American judges also don't like probability and statistics to determine guilt in spite of the methods and tools offered by the Reverend Thomas Bayes and one UK gentleman named D.V. Lindley who wrote on decision theory. One judge heard the odds and then ordered the court proceedings sealed.
Exactly my point, and the same is certainly true in the UK. One of the problems is there is usually so much wiggle-room in statistical opinions and approaches that 'the other side' will usually put up an expert witness who will challenge the primary statistically-based evidence, fuelling the judges (and/or jury's) belief that it must be 'mumbo jumbo', since 'even statsitical experts cannot agree'.
I don't know what the situation is in the US, but in the UK we have a big difference in the 'burden of proof' in criminal and civil courts.

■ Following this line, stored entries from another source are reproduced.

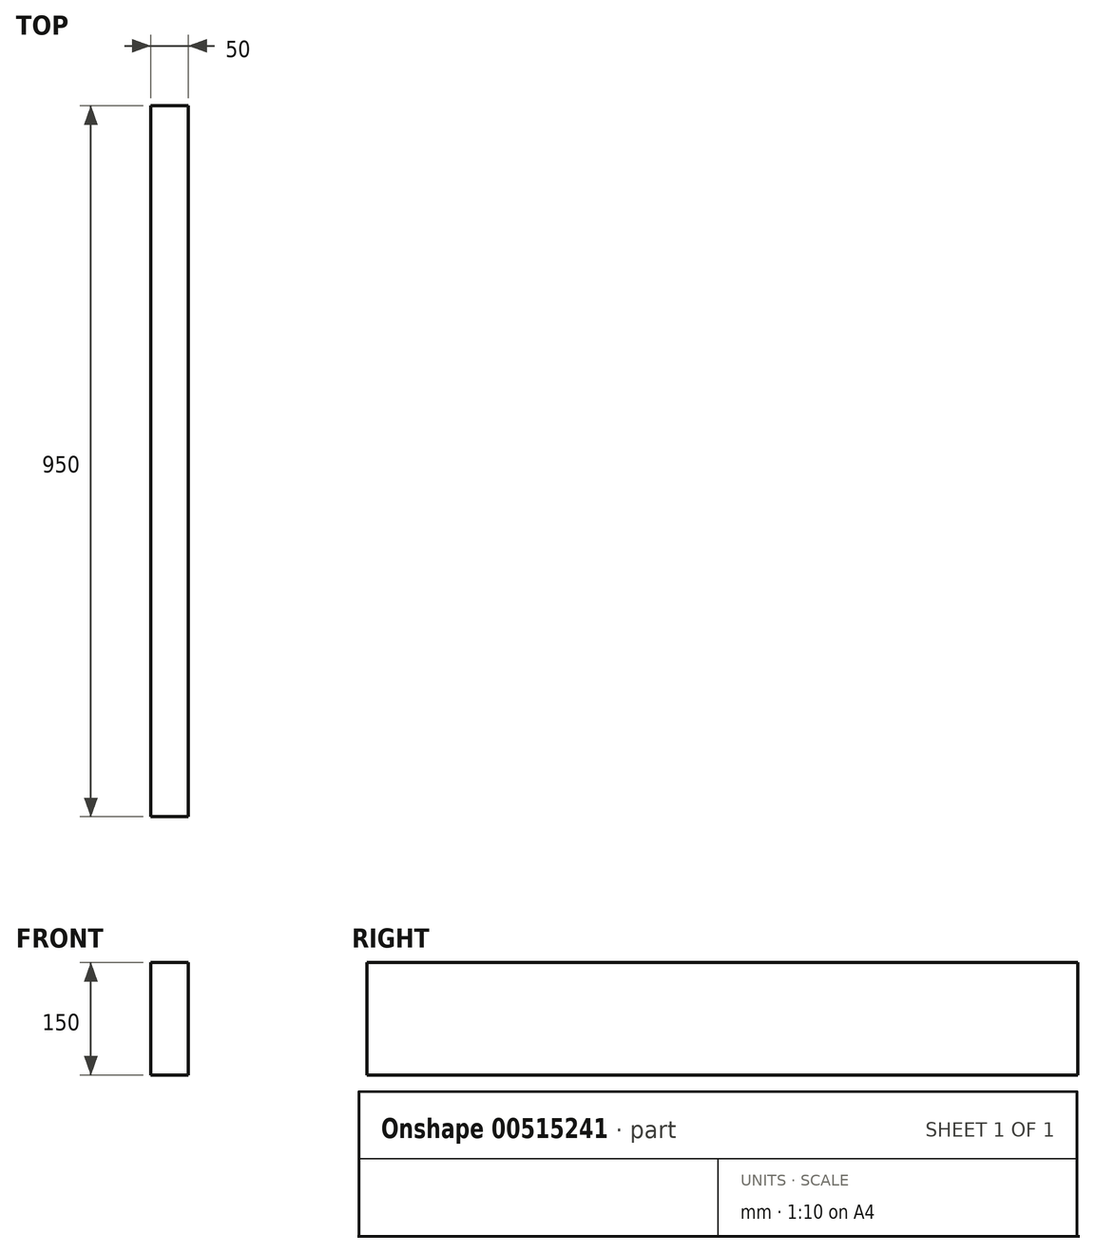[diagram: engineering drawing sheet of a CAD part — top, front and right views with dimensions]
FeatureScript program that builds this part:
annotation { "Feature Type Name" : "Feature", "Feature Type Description" : "" }
export const myFeature = defineFeature(function(context is Context, id is Id, definition is map)
    precondition{}
    {
        {
            var Q0;
            Q0=qCreatedBy(makeId("Front.planeOp"),FACE);
            var sketch = newSketch(context, id + "F0", { "sketchPlane" : qUnion([Q0])});
            skLineSegment(sketch, "E0.bottom", {"start": v(25, -75) * mm, "end": v(-25, -75) * mm});
            skLineSegment(sketch, "E0.top", {"start": v(25, 75) * mm, "end": v(-25, 75) * mm});
            skLineSegment(sketch, "E0.left", {"start": v(25, -75) * mm, "end": v(25, 75) * mm});
            skLineSegment(sketch, "E0.right", {"start": v(-25, -75) * mm, "end": v(-25, 75) * mm});
            skPoint(sketch, "E0.middle", {"position": v(0, 0) * mm});
            skSolve(sketch);
        }
        {
            var Q0;
            Q0=makeQuery(id+"F0.imprint","IMPRINT",FACE,{"disambiguationData":[TD([[makeQuery(id+"F0.imprint","IMPRINT",EDGE,{"derivedFrom":sQuery(id+"F0.wireOp",EDGE,"E0.bottom")}),-1.0]])]});
            extrude(context, id + "F1", {"entities" : qUnion([Q0]), "depth" : 450 * mm, "offsetDistance" : 25 * mm, "hasSecondDirection" : true, "secondDirectionOppositeDirection" : true, "secondDirectionDepth" : 500 * mm});
        }
    });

In criminal courts, conviction requires certainty 'beyond a reasonable doubt' (which is variously interpreted by people as meaning anything foirm a 90% to a 99.99% degree of confidence), whereas one 'wins' in a civil court on the basis of 'the balance of probabilities' - so a degree of 'confidence' of 50.001% theoretically can result in a 'win'). In that latter situation, there is much more scope for statistically-based arguments to be of importance.
In some senses, but in others it's quite refreshing to see courts adopting common sense. As I said earlier, if a step in an electricity usage curve is not apparent to the eye, then a 'subtle step', only apparent as the result of statistical analysis, will cause many judges to argue that "a reasonable man-in-the-street would not be convinced". The other big problem is that, unfortunately, increasingly sophististic statistical methods (hence increasingly incomprehensible to non-statisticians) are often used in attempts to 'twist' evidence in one direction or the other (often both) in a court, thereby rightly increasing suspicion about it all!
I've had judges telling me that if I can't make my point without using statistical terminology and without refering to statistical methodology, I should "sit down and be quiet"!
Kind Regards, John